Fox Valley Hiawatha with SoundTraxx Decoder installed

Just got done putting in the SoundTraxx decoder from Litchfield Station. The decoder is pre-programmed with an air horn. I shot a short test video here:

http://www.youtube.com/watch?v=hC_YVIqbqoU

All I see is lots of white space :slight_smile:

Edit: I see it now!

I put the Tsunami in about a week and a half ago, and want to mention something. You can improve the synchronization of the chuff with the drivers at low speeds with a procedure that is covered in the manual on the Soundtraxx web site. You use the 28 step speed table option and set the speed to match the chuff at each speed step at low speeds. I did this with the full train attached on level track. It looks much better than using the standard three speed control CV’s (what I’m pretty sure Litchfield would have done), The matching gets more difficult at higher speed steps, but doesn’t matter as much.

Hal

It sounds like your installation was well done. I have several Tsunami medium and heavy steam, and know them well. If you would like your chuff sounds to be synchronized with the driver turns, enter CV 116 in Ops Mode and probably start with an initial value near 160. I use speed step 10, let the engine get up to that speed, enter CV 116, and try a value of between 150 and 170. I soon see if I am high or low just by counting four chuffs in my head in rhythm with the main crank.

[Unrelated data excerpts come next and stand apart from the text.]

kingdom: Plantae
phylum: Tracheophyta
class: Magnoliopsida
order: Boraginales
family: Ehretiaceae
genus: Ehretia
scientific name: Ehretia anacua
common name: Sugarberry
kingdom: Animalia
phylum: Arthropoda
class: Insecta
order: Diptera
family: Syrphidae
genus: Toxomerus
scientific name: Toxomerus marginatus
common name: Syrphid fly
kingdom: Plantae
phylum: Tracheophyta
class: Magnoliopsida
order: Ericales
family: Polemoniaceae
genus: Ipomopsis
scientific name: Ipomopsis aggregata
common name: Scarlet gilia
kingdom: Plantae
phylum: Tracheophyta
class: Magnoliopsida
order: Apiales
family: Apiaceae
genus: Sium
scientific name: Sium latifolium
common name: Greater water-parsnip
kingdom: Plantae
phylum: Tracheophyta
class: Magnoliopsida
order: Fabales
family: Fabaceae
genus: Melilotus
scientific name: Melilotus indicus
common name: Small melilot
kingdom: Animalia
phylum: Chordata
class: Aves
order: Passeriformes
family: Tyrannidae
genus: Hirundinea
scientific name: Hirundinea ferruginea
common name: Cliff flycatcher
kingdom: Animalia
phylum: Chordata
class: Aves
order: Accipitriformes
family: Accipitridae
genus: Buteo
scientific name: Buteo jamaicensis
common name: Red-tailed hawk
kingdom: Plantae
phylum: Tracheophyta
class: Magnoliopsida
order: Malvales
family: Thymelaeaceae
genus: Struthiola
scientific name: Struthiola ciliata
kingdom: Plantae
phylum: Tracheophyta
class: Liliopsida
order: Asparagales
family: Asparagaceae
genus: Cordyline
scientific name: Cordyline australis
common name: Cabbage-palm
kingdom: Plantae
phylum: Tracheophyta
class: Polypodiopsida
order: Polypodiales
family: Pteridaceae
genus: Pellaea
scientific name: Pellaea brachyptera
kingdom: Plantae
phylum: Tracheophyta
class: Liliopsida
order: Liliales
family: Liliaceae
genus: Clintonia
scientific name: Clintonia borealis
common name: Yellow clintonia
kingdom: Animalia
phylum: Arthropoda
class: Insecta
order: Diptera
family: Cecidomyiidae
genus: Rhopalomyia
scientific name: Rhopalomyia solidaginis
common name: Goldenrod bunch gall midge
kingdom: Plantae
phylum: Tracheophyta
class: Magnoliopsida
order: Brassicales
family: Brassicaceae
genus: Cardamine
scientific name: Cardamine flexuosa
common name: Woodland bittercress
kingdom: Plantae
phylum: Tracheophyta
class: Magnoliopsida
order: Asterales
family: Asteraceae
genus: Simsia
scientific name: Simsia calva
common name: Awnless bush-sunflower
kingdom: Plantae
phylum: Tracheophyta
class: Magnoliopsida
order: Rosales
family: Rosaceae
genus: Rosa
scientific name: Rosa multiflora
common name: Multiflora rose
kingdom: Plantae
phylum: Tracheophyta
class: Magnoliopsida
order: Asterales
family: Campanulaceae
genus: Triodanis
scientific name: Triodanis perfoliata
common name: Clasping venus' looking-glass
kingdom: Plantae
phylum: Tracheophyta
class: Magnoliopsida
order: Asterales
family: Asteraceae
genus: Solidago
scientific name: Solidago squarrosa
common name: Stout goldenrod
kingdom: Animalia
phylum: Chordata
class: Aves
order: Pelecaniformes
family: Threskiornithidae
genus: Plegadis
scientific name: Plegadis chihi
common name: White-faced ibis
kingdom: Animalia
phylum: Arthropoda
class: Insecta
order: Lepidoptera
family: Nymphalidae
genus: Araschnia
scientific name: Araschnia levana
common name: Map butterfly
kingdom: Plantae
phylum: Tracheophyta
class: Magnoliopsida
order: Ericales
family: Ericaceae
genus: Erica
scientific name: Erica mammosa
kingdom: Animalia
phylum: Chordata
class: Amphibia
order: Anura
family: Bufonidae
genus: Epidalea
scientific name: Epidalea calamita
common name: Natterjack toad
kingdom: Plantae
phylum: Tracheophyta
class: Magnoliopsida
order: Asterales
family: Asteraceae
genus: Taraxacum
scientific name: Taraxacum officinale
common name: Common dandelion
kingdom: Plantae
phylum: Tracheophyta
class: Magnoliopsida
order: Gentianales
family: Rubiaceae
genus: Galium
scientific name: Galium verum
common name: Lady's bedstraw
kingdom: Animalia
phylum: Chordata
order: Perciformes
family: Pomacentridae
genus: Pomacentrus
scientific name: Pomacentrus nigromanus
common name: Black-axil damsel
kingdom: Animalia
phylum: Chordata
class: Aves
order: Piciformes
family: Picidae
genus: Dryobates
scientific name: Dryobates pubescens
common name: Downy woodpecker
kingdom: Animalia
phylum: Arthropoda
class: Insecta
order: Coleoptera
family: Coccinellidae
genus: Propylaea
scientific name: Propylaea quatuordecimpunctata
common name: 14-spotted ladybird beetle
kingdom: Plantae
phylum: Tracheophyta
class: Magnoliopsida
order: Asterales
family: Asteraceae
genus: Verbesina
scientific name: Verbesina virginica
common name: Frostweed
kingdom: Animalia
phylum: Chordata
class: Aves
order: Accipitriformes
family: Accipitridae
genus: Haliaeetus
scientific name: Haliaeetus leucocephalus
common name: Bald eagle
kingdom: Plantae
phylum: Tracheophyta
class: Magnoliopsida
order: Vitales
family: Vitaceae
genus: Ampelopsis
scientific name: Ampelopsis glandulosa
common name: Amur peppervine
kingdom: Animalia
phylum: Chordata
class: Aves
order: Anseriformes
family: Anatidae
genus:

It looks like a very nice model. You should be pleased. Crandell

Hey, thanks for the tips for chuff sync. I will definitely give that a try.

I will likely install a cam, one day soonish, for now it sits train complete on my in construction layout.

Kinda disapointed with its low speed performance, but for a train that would pin the speedometer at 128mph you wonder…

All the talk about high speed train service today at 110mph norm, this train was doing it already decades ago, feels like we have gone backwards for some reason.

I was reading about its history a bit, and its shovelnose design had a thing about cows straying on the track, engineers seemed to appreciate it, one episode noted an engineer saying a cow was on the track, and at full speed shot the cow careening into the air tangling in the nearby telephone poles, all bones broken, the train never slowing.

… I want wun… Sniff thas beuteeful…

Simply put, we have. Part of that is regualations on safety, but a lot of it is simple maintence (or lack thereof) and to a lesser point today than yesterday, horsepower. That 4-4-2 could probably walk away with as much or more train at 110 than most modern diesel electrics, passenger at least. And quite possibly, still pin the speedo.

Is it only two chuffs per revolution? I thought it should be four…

http://www.youtube.com/watch?v=vtEU_iDu7RQ&feature=related

I guess it is 4…

Each cylinder requires two steam fillings per revolution, one in the rear to push the rod forward and one in the front part to push it back. A 2-cylinder steam locos thus has 4 chuffs per revolution.

Yes Ulrich that is very informative, I have now searched the web for some more info on the chuff rates.

A two cylinder locomotive has 4 chuffs per revolution. A three cylinder locomotive has 6 chuffs per revolution. And a 4 cylinder locomotive has 4 chuffs per revolution, but “harder”, as they work together.

Mallet locomotives is a totally different experience, sound wise [:D].

Mallet compounds also have 4 chuffs per revolution, only one engine’s cylinders exhaust up the stack. Simple compounds have 4 chuffs per revolution of each engine, but in the real world they go in and out of sync and one slips and the other doesn’t. Can’t happen on typical models since one motor usually drives both engines so the decoder has to ‘fake it’.